◆ Selected text:
↓

On 9/12/19 2:03 AM, Ido Schimmel wrote:
> On Wed, Sep 11, 2019 at 12:49:03PM +0100, Robert Beckett wrote:
>> On Wed, 2019-09-11 at 11:21 +0000, Ido Schimmel wrote:
>>> On Tue, Sep 10, 2019 at 09:49:46AM -0700, Florian Fainelli wrote:
>>>> +Ido, Jiri,
>>>>
>>>> On 9/10/19 8:41 AM, Robert Beckett wrote:
>>>>> This patch-set adds support for some features of the Marvell
>>>>> switch
>>>>> chips that can be used to handle packet storms.
>>>>>
>>>>> The rationale for this was a setup that requires the ability to
>>>>> receive
>>>>> traffic from one port, while a packet storm is occuring on
>>>>> another port
>>>>> (via an external switch with a deliberate loop). This is needed
>>>>> to
>>>>> ensure vital data delivery from a specific port, while mitigating
>>>>> any
>>>>> loops or DoS that a user may introduce on another port (can't
>>>>> guarantee
>>>>> sensible users).
>>>>
>>>> The use case is reasonable, but the implementation is not really.
>>>> You
>>>> are using Device Tree which is meant to describe hardware as a
>>>> policy
>>>> holder for setting up queue priorities and likewise for queue
>>>> scheduling.
>>>>
>>>> The tool that should be used for that purpose is tc and possibly an
>>>> appropriately offloaded queue scheduler in order to map the desired
>>>> scheduling class to what the hardware supports.
>>>>
>>>> Jiri, Ido, how do you guys support this with mlxsw?

↑

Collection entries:
↓

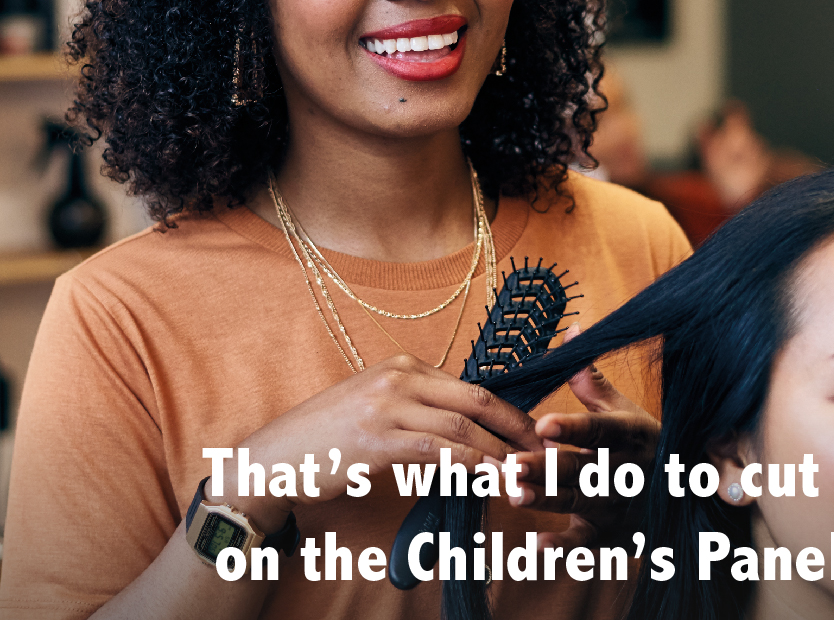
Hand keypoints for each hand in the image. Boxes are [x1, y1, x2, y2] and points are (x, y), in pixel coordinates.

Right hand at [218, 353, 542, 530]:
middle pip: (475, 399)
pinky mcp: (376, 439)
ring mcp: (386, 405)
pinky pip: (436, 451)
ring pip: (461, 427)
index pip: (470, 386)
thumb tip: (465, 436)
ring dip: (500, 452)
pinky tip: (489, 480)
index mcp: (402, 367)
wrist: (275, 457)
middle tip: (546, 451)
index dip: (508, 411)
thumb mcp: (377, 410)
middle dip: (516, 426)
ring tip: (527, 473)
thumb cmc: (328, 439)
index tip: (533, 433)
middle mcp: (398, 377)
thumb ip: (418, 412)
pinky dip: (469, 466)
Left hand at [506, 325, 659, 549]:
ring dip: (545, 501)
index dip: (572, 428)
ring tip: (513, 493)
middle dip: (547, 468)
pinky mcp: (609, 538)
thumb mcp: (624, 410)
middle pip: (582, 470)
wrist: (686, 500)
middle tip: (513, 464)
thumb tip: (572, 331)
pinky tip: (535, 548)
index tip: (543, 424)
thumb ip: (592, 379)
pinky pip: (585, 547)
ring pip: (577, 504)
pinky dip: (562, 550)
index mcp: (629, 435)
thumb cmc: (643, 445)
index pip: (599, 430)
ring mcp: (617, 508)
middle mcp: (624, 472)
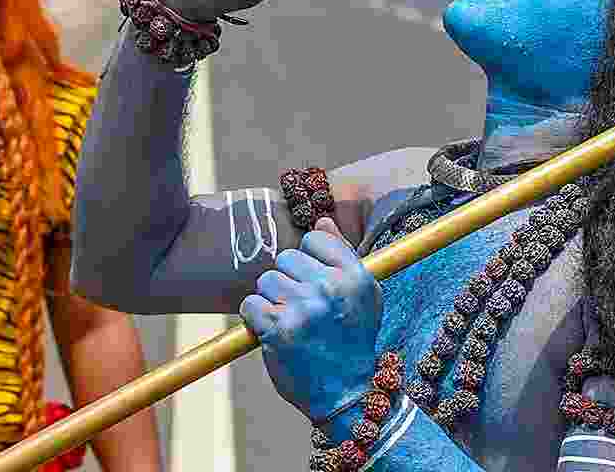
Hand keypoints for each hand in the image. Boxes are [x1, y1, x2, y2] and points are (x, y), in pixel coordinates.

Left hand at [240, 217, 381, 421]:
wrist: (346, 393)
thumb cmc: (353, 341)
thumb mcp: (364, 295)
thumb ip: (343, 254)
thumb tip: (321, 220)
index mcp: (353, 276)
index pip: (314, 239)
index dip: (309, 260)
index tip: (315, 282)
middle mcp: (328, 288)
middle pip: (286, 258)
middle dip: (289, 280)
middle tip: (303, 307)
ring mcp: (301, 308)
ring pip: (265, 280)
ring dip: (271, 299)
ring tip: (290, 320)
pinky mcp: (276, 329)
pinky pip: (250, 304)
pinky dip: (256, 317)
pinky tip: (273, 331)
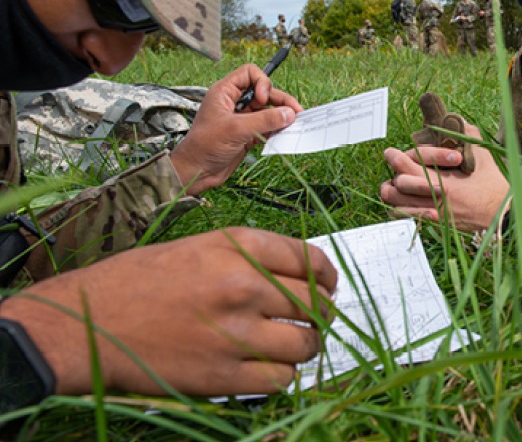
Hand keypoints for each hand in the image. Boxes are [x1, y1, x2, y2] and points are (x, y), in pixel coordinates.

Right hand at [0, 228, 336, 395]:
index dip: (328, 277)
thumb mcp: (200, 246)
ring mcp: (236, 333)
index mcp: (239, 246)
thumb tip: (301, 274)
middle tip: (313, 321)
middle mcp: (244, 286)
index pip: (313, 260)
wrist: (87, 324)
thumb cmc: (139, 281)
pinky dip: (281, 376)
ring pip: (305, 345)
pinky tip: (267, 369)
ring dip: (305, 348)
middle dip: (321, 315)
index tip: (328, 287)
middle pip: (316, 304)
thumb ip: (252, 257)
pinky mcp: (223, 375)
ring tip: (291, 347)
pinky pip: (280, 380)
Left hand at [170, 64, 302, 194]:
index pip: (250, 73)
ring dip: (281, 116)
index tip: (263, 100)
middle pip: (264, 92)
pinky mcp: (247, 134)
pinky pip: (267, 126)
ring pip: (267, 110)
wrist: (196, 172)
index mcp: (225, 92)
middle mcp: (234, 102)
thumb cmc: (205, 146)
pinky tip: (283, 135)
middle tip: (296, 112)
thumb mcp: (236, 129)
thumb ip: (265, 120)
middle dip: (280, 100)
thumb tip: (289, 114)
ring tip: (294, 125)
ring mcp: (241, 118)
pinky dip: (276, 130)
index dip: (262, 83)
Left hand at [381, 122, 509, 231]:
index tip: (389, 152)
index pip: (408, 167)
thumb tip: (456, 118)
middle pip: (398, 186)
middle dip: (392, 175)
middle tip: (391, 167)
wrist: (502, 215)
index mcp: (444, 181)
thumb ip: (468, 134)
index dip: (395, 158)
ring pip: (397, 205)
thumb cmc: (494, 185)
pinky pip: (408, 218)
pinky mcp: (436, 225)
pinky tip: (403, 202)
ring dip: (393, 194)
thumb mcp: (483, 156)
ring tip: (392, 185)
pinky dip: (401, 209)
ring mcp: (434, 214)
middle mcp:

↑

◆ List of tasks:
1. In the email thread, echo everything from "On 9/12/19 2:03" down to "handle packet storms.".
2. Turn the paragraph of the email thread that begins "The rationale for this was a setup" into a short bulleted list that keeps its main facts.
3. According to the email thread, what tool should be used instead of Device Tree for setting up queue priorities and scheduling?

◆ Exercise responses:
1.
On 9/12/19 2:03 AM, Ido Schimmel wrote:
> On Wed, Sep 11, 2019 at 12:49:03PM +0100, Robert Beckett wrote:
>> On Wed, 2019-09-11 at 11:21 +0000, Ido Schimmel wrote:
>>> On Tue, Sep 10, 2019 at 09:49:46AM -0700, Florian Fainelli wrote:
>>>> +Ido, Jiri,
>>>>
>>>> On 9/10/19 8:41 AM, Robert Beckett wrote:
>>>>> This patch-set adds support for some features of the Marvell
>>>>> switch
>>>>> chips that can be used to handle packet storms.

2.
- The patch-set was motivated by a setup that must receive traffic from one port while a packet storm occurs on another port.
- The storm comes through an external switch with a deliberate loop.
- The aim is to ensure vital data delivery from a specific port.
- It also mitigates loops or DoS that a user may introduce on another port, since sensible users can't be guaranteed.

3. tc, possibly with an appropriately offloaded queue scheduler.